Someone's presence is enough

For people who are looking for hope, for them someone's presence is enough. There are very few creatures in the world that can spread happiness and positivity around the surroundings they live in. Every time they smile let the world throw flowers around them surviving the little gray sighted creatures.

So do animals. This was the gift i always obliged to get. Such a small creature has changed my world upside down. She made me wake up every morning for the walk. Just for fresh air maybe but i do wake up. The late sleeper night owl sleeps early cause she sits over my work to make me sleep. Isn't it the things we deserve or at least from the partners we choose. But by doing nothing such souls just bring smiles.

She was nothing in the beginning maybe just the want. Just a wish i was making for so many years taking care of the animals around me. To have one for myself. It feels right when she's around, she's safe in my arms, sleeping next to me comfortably and too sound.
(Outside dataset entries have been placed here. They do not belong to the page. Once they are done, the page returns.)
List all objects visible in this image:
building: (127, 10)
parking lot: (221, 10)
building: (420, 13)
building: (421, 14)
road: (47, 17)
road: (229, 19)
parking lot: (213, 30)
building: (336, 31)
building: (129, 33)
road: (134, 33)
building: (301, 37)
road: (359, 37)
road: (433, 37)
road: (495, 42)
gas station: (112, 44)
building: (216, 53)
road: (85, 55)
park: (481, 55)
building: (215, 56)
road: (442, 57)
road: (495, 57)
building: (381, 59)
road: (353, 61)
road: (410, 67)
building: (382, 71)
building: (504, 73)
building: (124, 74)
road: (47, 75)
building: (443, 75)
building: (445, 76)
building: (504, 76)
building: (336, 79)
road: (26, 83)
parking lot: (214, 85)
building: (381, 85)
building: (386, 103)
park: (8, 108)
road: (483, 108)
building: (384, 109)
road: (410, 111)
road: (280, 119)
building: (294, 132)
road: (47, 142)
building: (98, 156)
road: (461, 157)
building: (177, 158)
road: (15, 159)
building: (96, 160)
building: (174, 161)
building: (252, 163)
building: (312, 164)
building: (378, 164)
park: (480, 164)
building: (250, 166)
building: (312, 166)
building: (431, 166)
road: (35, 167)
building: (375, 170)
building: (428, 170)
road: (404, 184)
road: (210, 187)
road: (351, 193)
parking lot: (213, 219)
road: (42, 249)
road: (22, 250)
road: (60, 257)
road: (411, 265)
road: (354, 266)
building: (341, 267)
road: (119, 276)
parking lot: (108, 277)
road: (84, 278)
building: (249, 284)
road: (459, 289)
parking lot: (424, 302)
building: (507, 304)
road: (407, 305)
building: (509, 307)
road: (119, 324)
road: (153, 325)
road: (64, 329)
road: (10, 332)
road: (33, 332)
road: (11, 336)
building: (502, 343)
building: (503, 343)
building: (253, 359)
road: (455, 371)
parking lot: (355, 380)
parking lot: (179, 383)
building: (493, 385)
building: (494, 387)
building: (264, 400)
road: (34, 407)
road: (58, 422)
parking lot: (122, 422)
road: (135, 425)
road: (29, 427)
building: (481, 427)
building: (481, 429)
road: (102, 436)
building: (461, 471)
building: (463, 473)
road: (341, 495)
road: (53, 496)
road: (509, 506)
Eating every bite by my hands gives more peace than anything ever did.

I've always wondered if pets would love to have space in their own way of living but i didn't know her yet. I tried to give her, her own space to be warm and cozy but she felt otherwise. After her nap she came crawling to my bed and slept again beside me. I don't know what she feels but do know that affection she shows.

I don't know how she knows about me. Cause whenever I'm on the edge of falling she's just crawling down my side. Sneaking into me. Like she wants to hide behind me from everything happening outside. Every time I reach home it feels like the play she starts and being tired i play. We became home for each other.

She feels safer with me and i felt all peace in the world when she's in my lap sleeping. Everything could go upside down but i never feel like waking her up or moving away from her. She is just the member i always dreamed to have in my family. I don't know about her smile but seeing me back the wave of her tail tells all the things she couldn't.